ECLI:NL:RBNHO:2023:996

Rechtbank Noord-Holland

Datum uitspraak
25 januari 2023
Publicatiedatum
8 februari 2023
Zaaknummer
9104000
Instantie
Rechtbank Noord-Holland
Type
Uitspraak
Procedures
  • Op tegenspraak
Vindplaatsen
  • Rechtspraak.nl
AI samenvatting door LexboostAutomatisch gegenereerd

Compensatie bij annulering van vlucht door buitengewone omstandigheden en overdracht van vorderingsrecht

In deze zaak heeft de rechtspersoon Flightright GmbH, gevestigd te Hamburg, een vordering ingesteld tegen KLM Cityhopper B.V. wegens compensatie voor een geannuleerde vlucht van Amsterdam naar Zürich op 17 januari 2019. De vordering is gebaseerd op de Verordening (EG) nr. 261/2004, die regels vaststelt voor compensatie en bijstand aan luchtreizigers. Flightright stelt dat de passagier zijn vorderingsrecht aan haar heeft overgedragen, ondanks het ontbreken van een handtekening op het paspoort. De kantonrechter oordeelt dat Flightright voldoende aannemelijk heeft gemaakt dat de overdracht heeft plaatsgevonden.

De vervoerder, KLM Cityhopper, betwist de vordering en voert aan dat de annulering van de vlucht het gevolg was van buitengewone omstandigheden, namelijk slechte weersomstandigheden die leidden tot een de-icing delay. De kantonrechter stelt vast dat de vlucht is geannuleerd en dat KLM niet kan aantonen dat de annulering niet het gevolg was van buitengewone omstandigheden. De kantonrechter oordeelt dat de de-icing procedure, die noodzakelijk was vanwege de weersomstandigheden, als een buitengewone omstandigheid kan worden aangemerkt.
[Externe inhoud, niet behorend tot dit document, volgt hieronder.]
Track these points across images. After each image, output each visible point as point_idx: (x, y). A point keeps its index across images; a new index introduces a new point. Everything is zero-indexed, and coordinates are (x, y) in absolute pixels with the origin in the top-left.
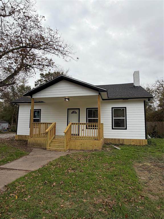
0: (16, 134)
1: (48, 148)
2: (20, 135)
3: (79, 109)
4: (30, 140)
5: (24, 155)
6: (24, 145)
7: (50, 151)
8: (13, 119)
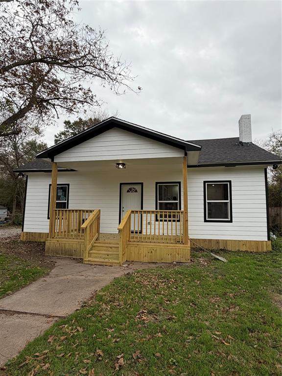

De kantonrechter concludeert dat KLM alle redelijke maatregelen heeft getroffen om de annulering te voorkomen en wijst de vordering van Flightright af. De proceskosten worden aan Flightright opgelegd, omdat zij ongelijk heeft gekregen. Het vonnis is uitgesproken door kantonrechter S.N. Schipper op 25 januari 2023.

Uitspraak

RECHTBANK NOORD-HOLLAND

Handel, Kanton en Insolventie
locatie Haarlem
Zaaknr./rolnr.: 9104000 \ CV EXPL 21-1899
Uitspraakdatum: 25 januari 2023
Vonnis van de kantonrechter in de zaak van:
de rechtspersoon naar Duits recht
Flightright GmbH
gevestigd te Hamburg (Duitsland)
eiseres
hierna te noemen: Flightright
gemachtigde: mr. H. Yildiz
tegen
de besloten vennootschap
KLM Cityhopper B.V.
gevestigd te Schiphol
gedaagde
hierna te noemen: de vervoerder
gemachtigde: mr. M. Lustenhouwer

1.Het procesverloop

1.1.
Flightright heeft bij dagvaarding van 13 januari 2021 een vordering tegen de vervoerder ingesteld. De vervoerder heeft schriftelijk geantwoord.
1.2.
Flightright heeft hierop schriftelijk gereageerd, waarna de vervoerder een schriftelijke reactie heeft gegeven.

2.De feiten

2.1.
[de passagier] (hierna: de passagier) een vervoersovereenkomst gesloten op grond waarvan de vervoerder hem diende te vervoeren van Amsterdam Schiphol Airport naar Zürich (Zwitserland) met vlucht KL1969 op 17 januari 2019, hierna: de vlucht.
2.2.
De vlucht is geannuleerd.
2.3.
Flightright heeft compensatie van de vervoerder gevorderd in verband met voornoemde vertraging.
2.4.
De vervoerder heeft geweigerd tot betaling over te gaan.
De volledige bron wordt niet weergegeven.